Yesterday, we presented a non-toxic reactor poison, today we will have a look at another kind of poison, a toxic non-reactor poison. With that complicated presentation, it’s our pleasure to introduce polonium-210. Once again, a nuclide that like radon-222 may not be very likeable, but it is still a bit interesting to learn more about.

Po-210, with 84 protons and 126 neutrons, exists only in trace concentrations in nature, and it was one of the nuclides in the uranium decay series that were discovered by Marie Curie. (The element was named after her native home Poland, which was not an independent country at the time). There is no isotope of polonium that is stable, and Po-210 is one of its longest lived isotopes. Although Po-210 occurs in nature in trace amounts, it is not feasible to extract it, thus for practical applications it is also produced in nuclear reactors by irradiating Bismuth-209.

Po-210 has a half-life of not much more than hundred days, and it decays with an energetic alpha decay. Therefore it produces a lot of heat, which has found use for heating electronics in probes in the cold lunar night. Also, the alpha decay makes it possible to use as a neutron source, if infiltrating an element with low atom number, typically beryllium. The alphas can knock loose neutrons from the lighter element.

But we have to also mention the elephant in the room now, Po-210 has been used as a murder weapon, because it’s a deadly poison if ingested, even in very small amounts. Infamously, it was used against defector Alexandr Litvinenko. While the alpha radiation is not very harmful when a person is exposed externally, it is indeed very toxic when inhaled or ingested. Litvinenko did consume Po-210 while enjoying his cup of green tea which was previously spiked.

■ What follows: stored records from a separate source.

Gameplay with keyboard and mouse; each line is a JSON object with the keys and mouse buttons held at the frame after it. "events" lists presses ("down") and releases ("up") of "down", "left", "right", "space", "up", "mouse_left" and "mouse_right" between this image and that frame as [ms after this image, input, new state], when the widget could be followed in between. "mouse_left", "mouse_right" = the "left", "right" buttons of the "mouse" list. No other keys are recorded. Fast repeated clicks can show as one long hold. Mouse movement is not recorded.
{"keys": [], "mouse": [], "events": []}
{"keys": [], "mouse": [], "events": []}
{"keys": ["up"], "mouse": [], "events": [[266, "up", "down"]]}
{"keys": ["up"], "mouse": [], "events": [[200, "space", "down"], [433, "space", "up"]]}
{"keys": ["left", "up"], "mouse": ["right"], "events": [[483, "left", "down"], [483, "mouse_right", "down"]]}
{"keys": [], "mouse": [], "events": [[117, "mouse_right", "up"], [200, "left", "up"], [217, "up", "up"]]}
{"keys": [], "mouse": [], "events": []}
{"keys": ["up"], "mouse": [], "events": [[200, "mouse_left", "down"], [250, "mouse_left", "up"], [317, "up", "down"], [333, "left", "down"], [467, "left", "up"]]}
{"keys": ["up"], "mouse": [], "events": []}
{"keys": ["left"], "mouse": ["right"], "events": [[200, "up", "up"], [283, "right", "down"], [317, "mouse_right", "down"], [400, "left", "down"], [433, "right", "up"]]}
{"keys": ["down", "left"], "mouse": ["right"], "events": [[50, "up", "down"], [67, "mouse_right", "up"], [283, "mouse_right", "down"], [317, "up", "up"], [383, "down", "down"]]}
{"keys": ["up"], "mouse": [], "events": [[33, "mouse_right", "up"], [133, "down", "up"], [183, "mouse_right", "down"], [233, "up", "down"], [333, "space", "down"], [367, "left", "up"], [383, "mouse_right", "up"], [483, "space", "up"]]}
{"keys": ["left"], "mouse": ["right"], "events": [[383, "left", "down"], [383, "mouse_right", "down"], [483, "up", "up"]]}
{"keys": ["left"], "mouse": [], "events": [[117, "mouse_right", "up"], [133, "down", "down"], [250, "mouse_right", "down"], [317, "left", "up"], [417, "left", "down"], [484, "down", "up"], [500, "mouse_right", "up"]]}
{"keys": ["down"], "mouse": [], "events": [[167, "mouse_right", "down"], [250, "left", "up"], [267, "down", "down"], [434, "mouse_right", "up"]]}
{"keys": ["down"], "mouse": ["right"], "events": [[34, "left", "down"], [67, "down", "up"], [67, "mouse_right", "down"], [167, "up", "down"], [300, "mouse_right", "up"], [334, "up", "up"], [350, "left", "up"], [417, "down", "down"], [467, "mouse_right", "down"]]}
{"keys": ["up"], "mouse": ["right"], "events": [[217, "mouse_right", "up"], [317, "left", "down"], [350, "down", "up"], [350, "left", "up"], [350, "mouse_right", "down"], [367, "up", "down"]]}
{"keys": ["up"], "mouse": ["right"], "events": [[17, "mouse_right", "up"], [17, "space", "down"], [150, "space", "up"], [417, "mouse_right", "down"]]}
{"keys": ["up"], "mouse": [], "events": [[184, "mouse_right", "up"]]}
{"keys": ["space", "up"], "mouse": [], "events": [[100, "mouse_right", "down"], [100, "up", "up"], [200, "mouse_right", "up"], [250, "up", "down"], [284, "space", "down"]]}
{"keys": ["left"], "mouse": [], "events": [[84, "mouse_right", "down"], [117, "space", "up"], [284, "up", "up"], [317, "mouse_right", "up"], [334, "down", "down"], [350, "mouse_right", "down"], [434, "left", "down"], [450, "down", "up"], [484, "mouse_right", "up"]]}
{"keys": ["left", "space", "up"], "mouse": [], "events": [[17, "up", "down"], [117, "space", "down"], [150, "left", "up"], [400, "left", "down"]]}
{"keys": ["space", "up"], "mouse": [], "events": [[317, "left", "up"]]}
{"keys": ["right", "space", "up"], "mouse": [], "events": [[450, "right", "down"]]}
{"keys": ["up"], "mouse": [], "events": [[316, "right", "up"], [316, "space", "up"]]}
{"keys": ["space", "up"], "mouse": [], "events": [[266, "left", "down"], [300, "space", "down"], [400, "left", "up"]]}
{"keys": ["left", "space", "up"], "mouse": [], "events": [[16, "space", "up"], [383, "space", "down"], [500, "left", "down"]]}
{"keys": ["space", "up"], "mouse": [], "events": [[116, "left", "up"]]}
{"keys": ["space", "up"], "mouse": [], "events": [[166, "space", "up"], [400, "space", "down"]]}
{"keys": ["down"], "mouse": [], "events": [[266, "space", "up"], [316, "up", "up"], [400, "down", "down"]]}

Many other nuclides that decay by alpha emission would enter an excited state of the offspring nucleus, causing further gamma decays in a cascade of emitted radiation. On the contrary, Po-210 almost always decays to the ground state of the offspring (stable lead-206), therefore it is more difficult to detect. Gamma emitters are generally much easier to detect by a radiation monitor, than the alpha that is easily shielded by a container. In fact, there is still a little emission of gamma rays joining the alpha, but it’s only from one in a thousand decays that a single gamma ray at 803 kilo-electronVolt is emitted. One can speculate that this could be the reason why it was used as a murder weapon, because it could be transported across borders without great risk of detection? However, in the case of Litvinenko’s murder, this little signal at 803 keV was still enough to be identified in gamma spectroscopy, which directed suspicion towards Po-210. Either the investigators might have been lucky, or they did a thorough investigation of the radiation spectrum.

Now, if you are also a defected secret agent, you might already be looking out for polonium exposure. But note that just because you are not a secret agent, that does not mean that you are totally safe from exposure. In fact, natural sources of polonium might reach unhealthy levels. In particular, it is known that polonium is accumulated in tobacco plants. Therefore, any habitual smoker will over their lifetime receive substantial radiation dose to their lungs from the alpha radiation of Po-210. Still, it’s probably not the worst toxin that the smokers expose themselves to. So as a final advice to our readers, don’t smoke.